Dissertation Conscience Inconscience

L'homme, dans la mesure où il est conscient, c'est-à-dire capable de se prendre lui-même pour objet de pensée, n'est plus simplement dans le monde comme une chose ou un simple être vivant, mais il est au contraire devant le monde : la conscience, c'est la distance qui existe entre moi et moi-même et entre moi et le monde.

1. La conscience fait-elle la grandeur ou la misère de l'homme ?

Pascal répond qu'elle fait à la fois l'une et l'autre. Parce qu'elle rend l'homme responsable de ses actes, la conscience définit l'essence de l'homme et fait sa dignité. J'ai conscience de ce que je fais et peux en répondre devant le tribunal de ma conscience et celui des hommes : seul l'homme a accès à la dimension de la spiritualité et de la moralité.

• Pourtant, parce que la conscience l'arrache à l'innocence du monde naturel, l'homme connaît aussi par elle sa misère, sa disproportion à l'égard de l'univers et, surtout, le fait qu'il aura à mourir.

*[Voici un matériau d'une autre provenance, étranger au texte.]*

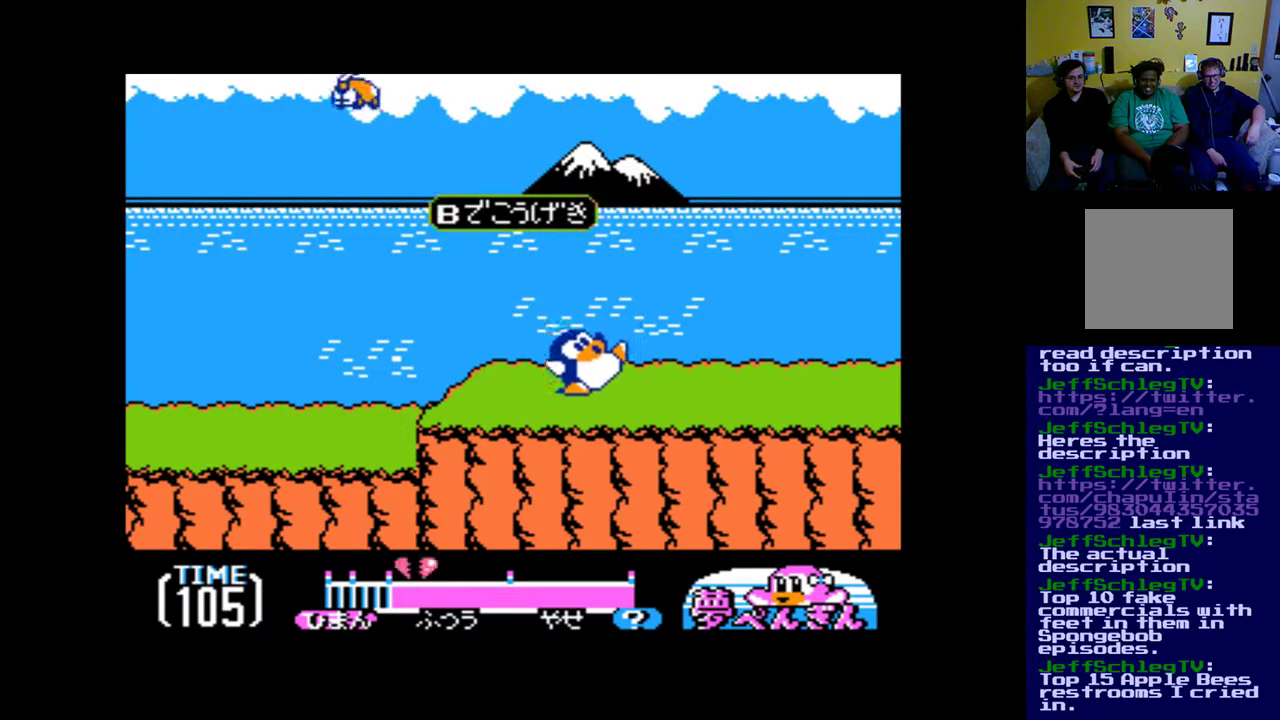
{"buttons": [], "events": [[100, "DPAD_RIGHT", "up"]]}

• Cependant, avoir conscience de soi, ce n'est pas lire en soi comme dans un livre ouvert : savoir que j'existe, ce n'est pas encore connaître qui je suis. Davantage même : c'est parce que je suis un être de conscience que je peux me tromper sur mon propre compte, m'illusionner et me méconnaître – un animal dénué de conscience ne saurait se mentir à soi-même.
Exercice n°1

2. La conscience que j'ai d'exister peut-elle être remise en doute ?

• Certes, je peux me tromper dans la connaissance que je crois avoir de moi : celui qui croyait être courageux peut s'avérer n'être qu'un lâche, etc. ; mais la pure conscience d'être, elle, est nécessairement vraie.
Ainsi, Descartes, au terme de la démarche du doute méthodique, découvre le caractère absolument certain de l'existence du sujet pensant : « je pense, donc je suis ». Quand bien même tout ce en quoi je crois n'aurait pas plus de vérité que le contenu de mes songes, une certitude demeure, celle que j'existe, et aucun doute, aussi exagéré soit-il, ne peut la remettre en cause.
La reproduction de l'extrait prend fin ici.